Allowing Pezeshkian to contest elections in 2024 can be seen as a government strategy to increase turnout by mobilizing more liberal voters. However, their chances of success are slim.

Mostafa Pourmohammadi

Mostafa Pourmohammadi is the only cleric running for president this year. Mostafa, 64, served as interior minister from 2005 to 2008 and minister of justice from 2013 to 2017 in President Ahmadinejad’s government.

In the 1980s, he worked as a prosecutor in revolutionary courts and later as deputy intelligence minister.

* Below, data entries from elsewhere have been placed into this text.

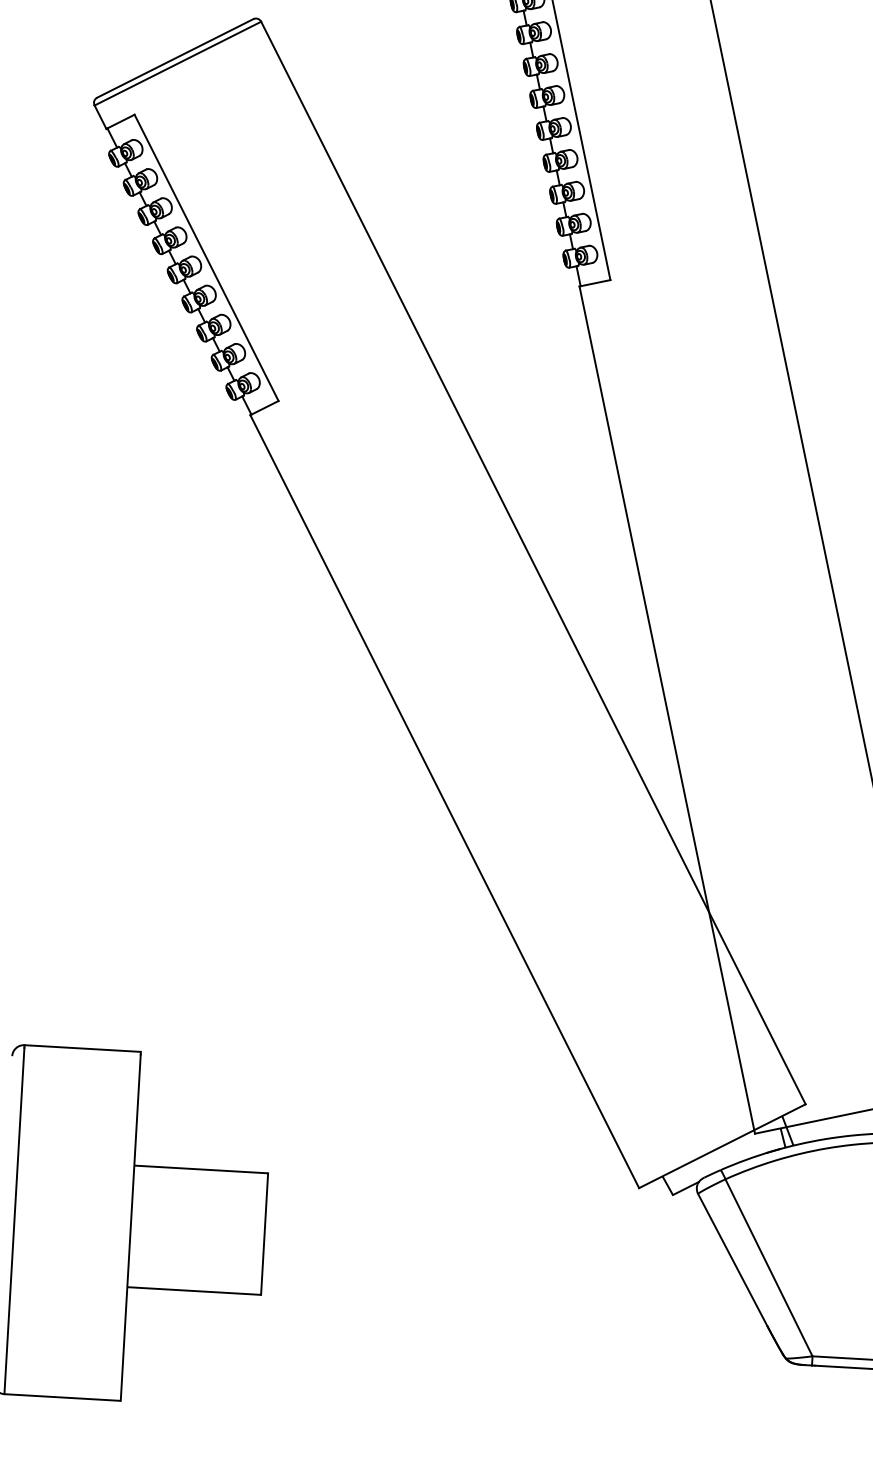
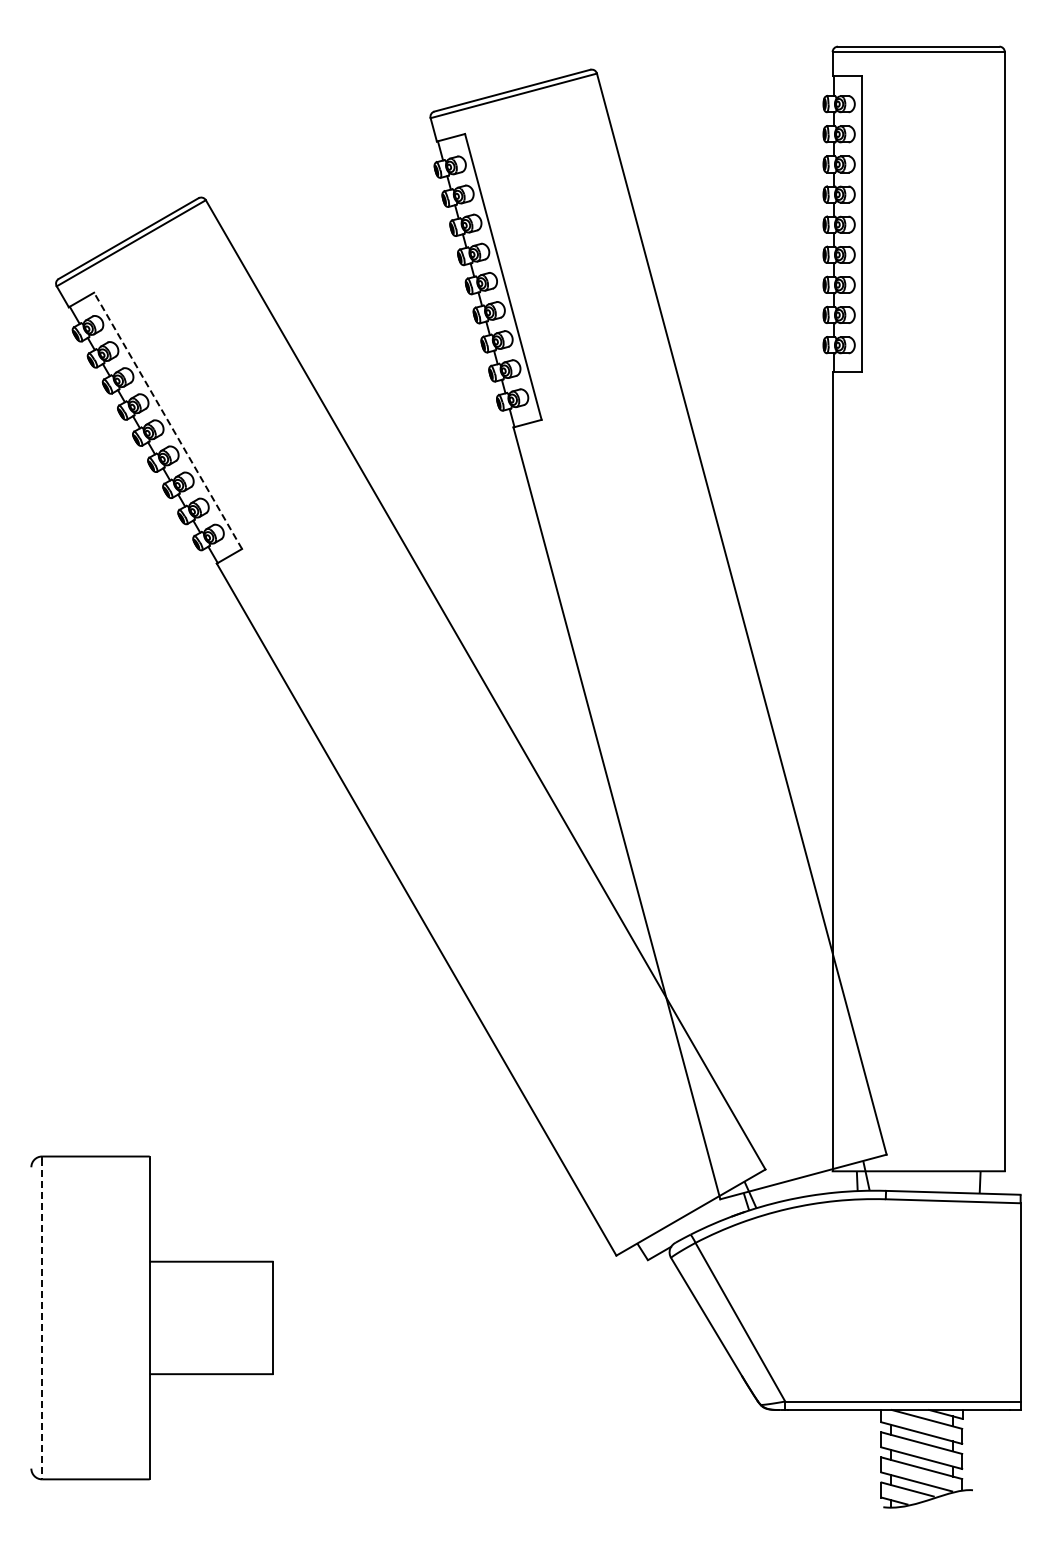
line: (207, 257) -> (168, 420), solid -> dashed
line: (14, 1221) -> (42, 1319), solid -> dashed

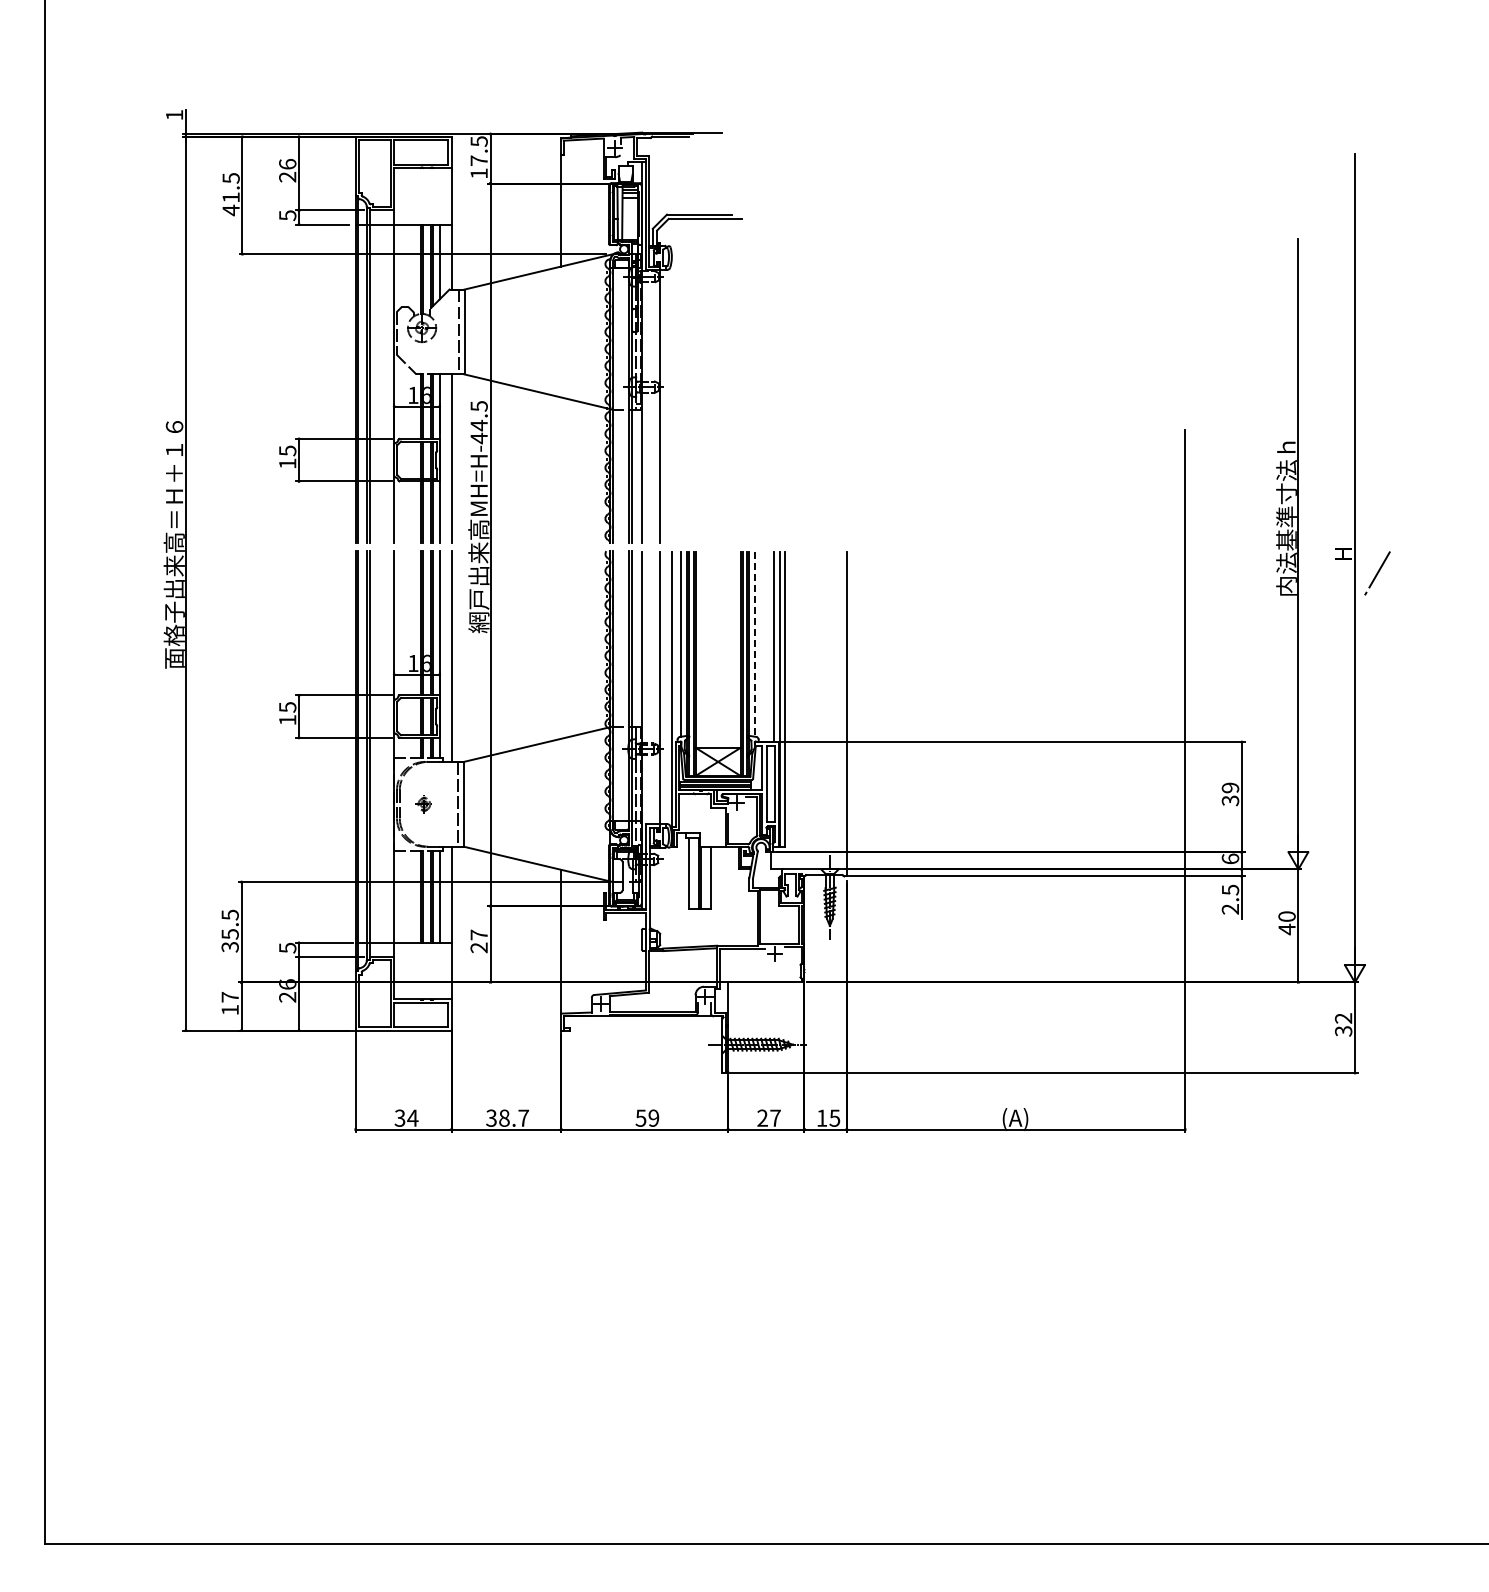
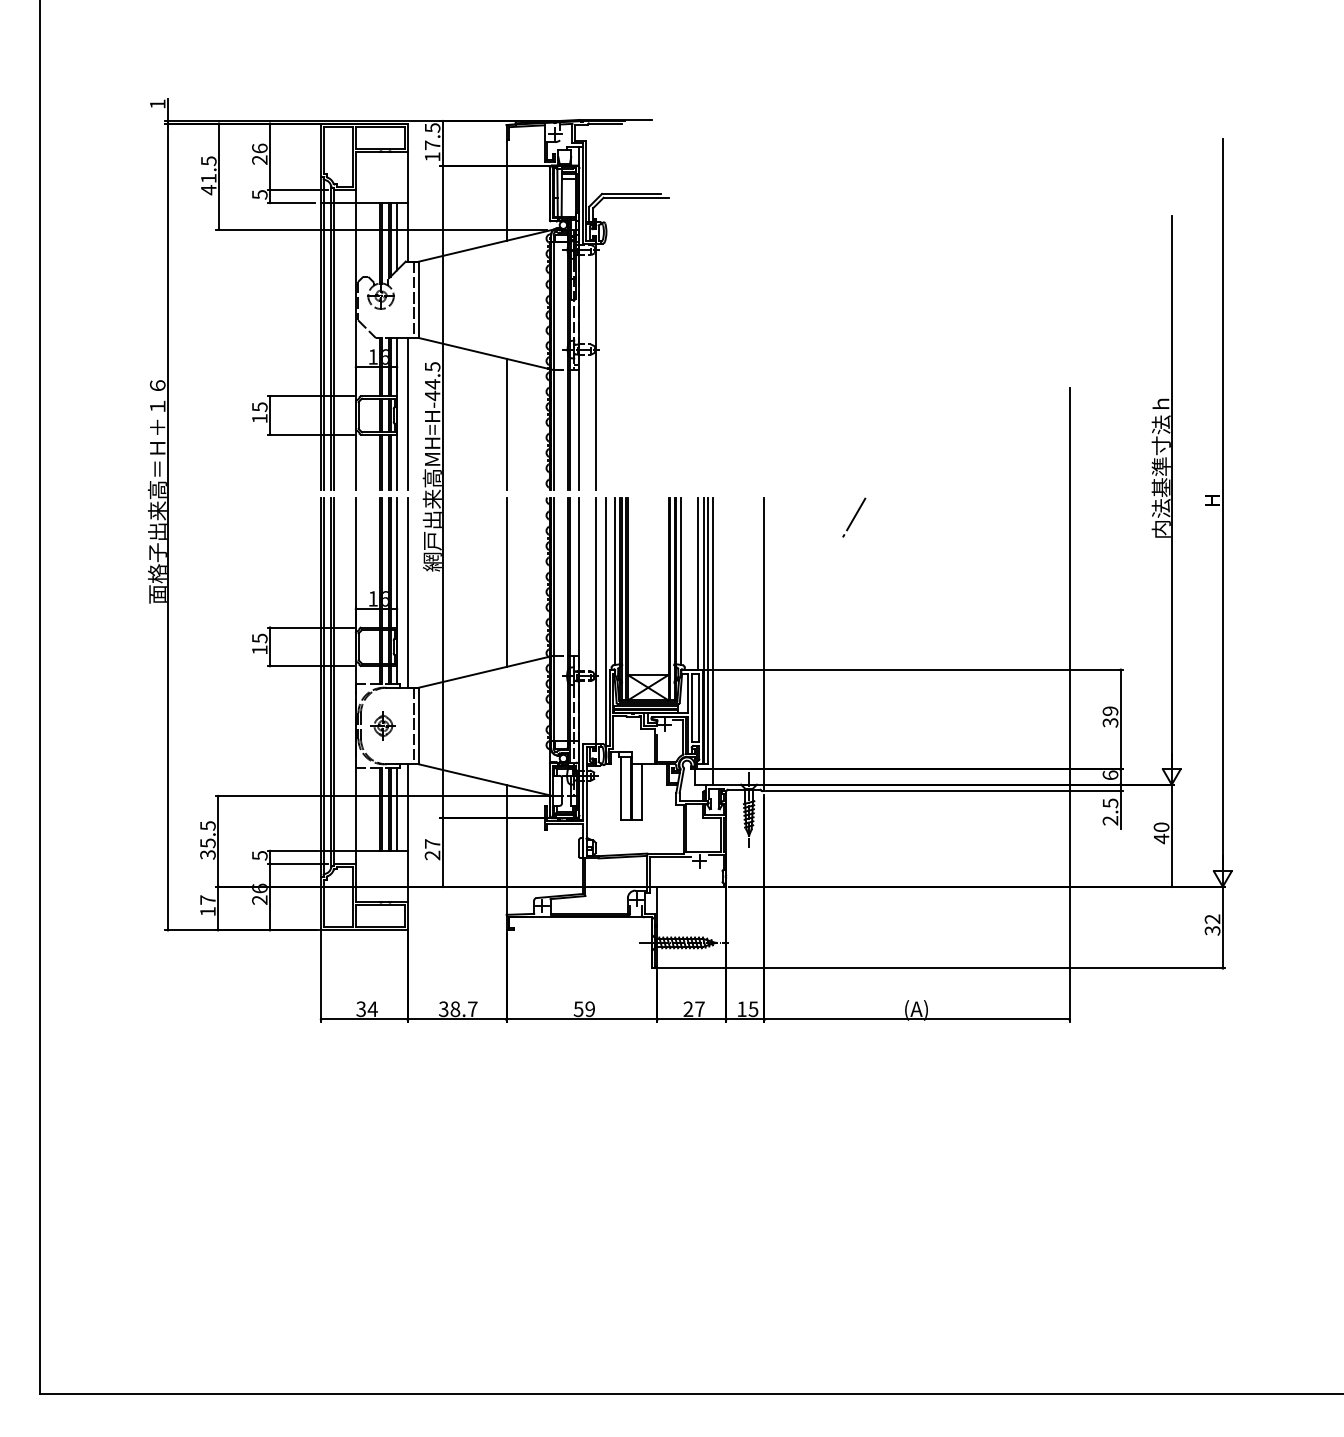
line: (561, 470) -> (506, 424), added
line: (1377, 573) -> (854, 517), moved
line: (561, 644) -> (506, 581), added
line: (754, 644) -> (681, 581), dashed -> solid
line: (789, 710) -> (712, 641), added
part: (423, 804) -> (382, 726), size x1.67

They are allegedly linked to mass executions of political prisoners.

How voting process works

To qualify as a candidate, presidential hopefuls must be of Iranian origin and an Iranian citizen.

Banners of presidential candidate Saeed Jalili ​are displayed during a campaign event in Tehran

All Iranians aged over 18 can vote, which means that over 61 million of Iran’s more than 85 million people are eligible to cast a ballot.

All votes will be counted manually so the final result may not be announced for two days, although partial results may appear sooner.

If no candidate wins at least 50 percent plus one vote of all ballots cast, including blank votes, a run-off round between the top two candidates is held on the first Friday after the election result is declared.